Gazilik sonrası hayatınızdaki değişimlerin yaşantınıza etkileri nelerdir?

Tedavi bittikten sonra tabii ki bu yaşadıklarımı kabullenmek kolay olmadı. Fakat her geçen gün kendimi geliştirmeye gayret ettim. Bundan sonra nasıl yaşarım, amacım ne olmalı gibi hesaplar yaparak kendimin doktoru olmaya çalıştım. Hiçbir zaman pes etmedim ve hep hayata tutundum. 

Yaşadıklarımda en büyük destekçim öncelikle ailem oldu. Özellikle eşimin desteği ve çocuklarımın varlığı benim için çok önemlidir. Eşimin, hayata tutunmamda ve bu günlere gelmemde çok büyük emeği ve desteği vardır. Ayrıca doğa ile ilgilenmek, kendime çeşitli ilgi alanları yaratmak da hayata bağlanmamı sağladı. Düşünsenize sağlıklı bir birey olarak askere gidiyorsunuz ve şu an iki bacağınız yok. Görüntüde var gibi gözükse de gerçekte yok. İnsan inandıktan sonra bütün zorlukların üstesinden gelebiliyor. Önemli olan hayata pozitif ve doğru pencereden bakabilmek…

Mehmetçik Vakfı ile nasıl tanıştınız?

Mehmetçik Vakfı’nı, acemi birliğinde Mehmetçik Yaşam Sigortası yapılırken tanıdım ve öğrendim. İnsan hayatta başına hiçbir şey gelmeyecekmiş gibi yaşıyor fakat yarınımızın bile garantisi yok. Sigorta yapılırken hiç olumsuz bir şey düşünmemiştim ama uygulamanın çok doğru olduğunu sonradan anlıyorsunuz. GATA’da devam eden tedavi sürecinde benim tüm işlerimi babam takip etti. GATA personelinin verdiği bilgiler ve Mehmetçik Vakfı Adana Temsilciliği personelinin yardımları ve desteği ile tüm müracaatlarım yapıldı. Emekli Sandığı ve Mehmetçik Vakfı’ndan, birinci dereceden yardım alıyorum. 
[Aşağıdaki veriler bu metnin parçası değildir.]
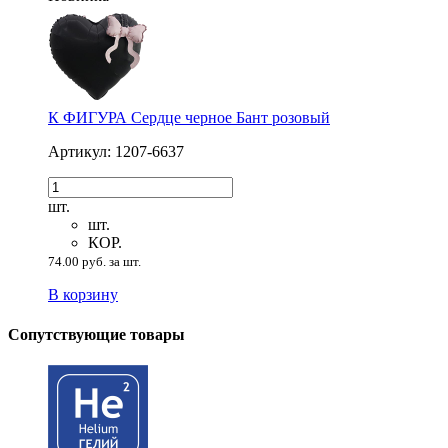
К ФИГУРА Сердце черное Бант розовый
Артикул: 1207-6637
шт.
шт.
КОР.
74.00 руб. за шт.
В корзину
Сопутствующие товары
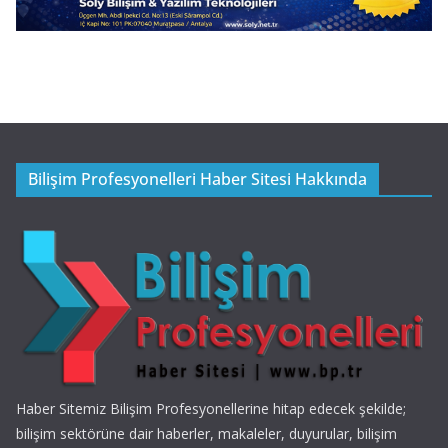
Bilişim Profesyonelleri Haber Sitesi Hakkında
Haber Sitemiz Bilişim Profesyonellerine hitap edecek şekilde;
bilişim sektörüne dair haberler, makaleler, duyurular, bilişim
İlerleyen yıllarda Mehmetçik Vakfı personelinin beni evimde ziyaret etmeleri ve özel günlerde telefonla aramaları sayesinde Vakfı daha da yakından tanıma imkânı buldum. Mehmetçik Vakfı’nın yapmış olduğu yardımlar biz gaziler için çok anlamlı. 

Mehmetçik Vakfı’na yardım yapmayı düşünenlere bir mesaj iletmek ister misiniz?
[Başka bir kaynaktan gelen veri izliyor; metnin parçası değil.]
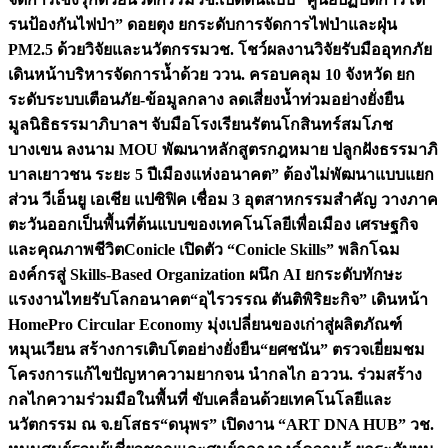
รนป้องกันไฟป่า” ดอยตุง ยกระดับการจัดการไฟป่าและฝุ่น
PM2.5 ด้วยวิจัยและนวัตกรรม
วช. โชว์ผลงานวิจัยรับมืออุทกภัย
เดินหน้าบริหารจัดการน้ำด้วย ววน. ครอบคลุม 10 จังหวัด ยก
ระดับระบบเตือนภัย-ข้อมูลกลาง ลดเสี่ยงน้ำท่วมอย่างยั่งยืน
มูลนิธิธรรมาภิบาลฯ จับมือโรงเรียนรัตนโกสินทร์สมโภช
บางเขน ลงนาม MOU พัฒนาหลักสูตรกฎหมาย ปลูกฝังธรรมาภิ
บาลเยาวชน ระยะ 5 ปี
เมืองแห่งอนาคต” ต้องไม่พัฒนาแบบแยก
ส่วน วีเอ็นยู เอเชีย แปซิฟิค เชื่อม 3 อุตสาหกรรมสำคัญ วางภาค
ตะวันออกเป็นพื้นที่ต้นแบบของเทคโนโลยีเพื่อเมือง เศรษฐกิจ
และคุณภาพชีวิต
Conicle เปิดตัว “Conicle Skills” พลิกโฉม
องค์กรสู่ Skills-Based Organization ผนึก AI ยกระดับทักษะ
แรงงานไทยรับโลกอนาคต
“อุไรวรรณ ตันติพิริยะกิจ” เดินหน้า
HomePro Circular Economy มุ่งเปลี่ยนของเก่าสู่ผลิตภัณฑ์
หมุนเวียน สร้างการเติบโตอย่างยั่งยืน
“ยศชนัน” ตรวจเยี่ยมชม
โครงการแก้ไขปัญหาความยากจน นำกลไก อววน. ร่วมสร้าง
กลไกความร่วมมือในพื้นที่ ขับเคลื่อนด้วยเทคโนโลยีและ
นวัตกรรม ณ จ.ยโสธร
“ดนุพร” เปิดงาน “ART DNA HUB” วช.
Her yerde Mehmetçik Vakfı’nı, faaliyetlerini tanıtmaya ve anlatmaya gayret ediyorum. Bağış yapmayı düşünen herkesin Mehmetçik Vakfı’nı tercih etmesi gerektiğini söylüyorum. Mehmetçik Vakfı’na yapılan bağışların en ufak bir kayba uğramadan bizlere ulaştığını insanlara anlatmaya çalışıyorum. 

Sizlere yaşadığım bir olayı anlatmak isterim. Benim gazi olduğumu öğrenen ve Avusturalya’da yaşayan bir hanımefendi benim yanıma gelerek “Ben ve arkadaşlarım Avusturalya’da yaşıyoruz, bizler ülkemizi ve askerlerimizi çok seviyoruz, bu nedenle de Mehmetçik Vakfı’na düzenli olarak bağışta bulunuyoruz. Yaptığımız yardımlar sizlere ulaşıyor mu?” diye sordu. Ben de “İçiniz rahat olsun, yaptığınız yardımlar bizlere ulaşıyor ve bu konuda Mehmetçik Vakfı’na sonuna kadar güvenebilirsiniz.” dedim. 

Ayrıca Mehmetçik Vakfı’nın yılda iki defa okuttuğu mevlit faaliyeti ve kurban kesim faaliyetlerinde gösterdiği hassasiyeti takdirle karşılıyorum. Mevlitler ile ilgili olarak mesajla bilgilendirilmek, yerel ve ulusal gazetelerde ilanlarını görmek de ayrıca çok sevindirici. Şu ana kadar iştirak edemesem de çok anlamlı buluyorum. 

Sizce toplumun gaziye bakış açısı nasıl?

Bizlerin beklediği sadece biraz saygı… Bu nedenle gazilik ve şehitlik kavramlarının çocuklarımıza aşılanması ve öğretilmesi gerek. Çocukları eğitebilirsek sanırım toplumu da eğitmiş oluruz. Ayrıca bizim ismimizi kullanmak isteyenlere de karşı duruyoruz. 

Eşiniz Sevinç AYHAN’a sormak isterim, gazi eşi olmak nasıl bir duygu?

Eşimle gurur duyuyorum. Eşimin neden bu durumda olduğunu bilmek, hangi zor şartları aştığını ve bu günlere nasıl geldiğini bilmek bizlere gurur veriyor, gazi eşi olmak onur kaynağı. Özellikle herhangi bir ortamda gazi eşi olduğum için gösterilen saygı, ilgi, alaka beni ve çocuklarımı çok mutlu ediyor. Çocuklarım okullarında babalarından gururla bahsediyorlar.            

Son olarak okuyucularımıza ne söylemek istersiniz?

Vatanım için değil bacaklarımı, canımı bile gözümü kırpmadan feda ederim. Bugün çağırsalar düşünmeden tekrar askere giderim. Bizler bu duygularla ve terbiyeyle büyüdük. Gazi olduktan sonra Mehmetçik Vakfı hayatımıza girdi ve Mehmetçik Vakfı hayatımızda olduğu için, bizleri yalnız bırakmadıkları için ve de bizleri unutmadıkları için şükranlarımı sunuyorum.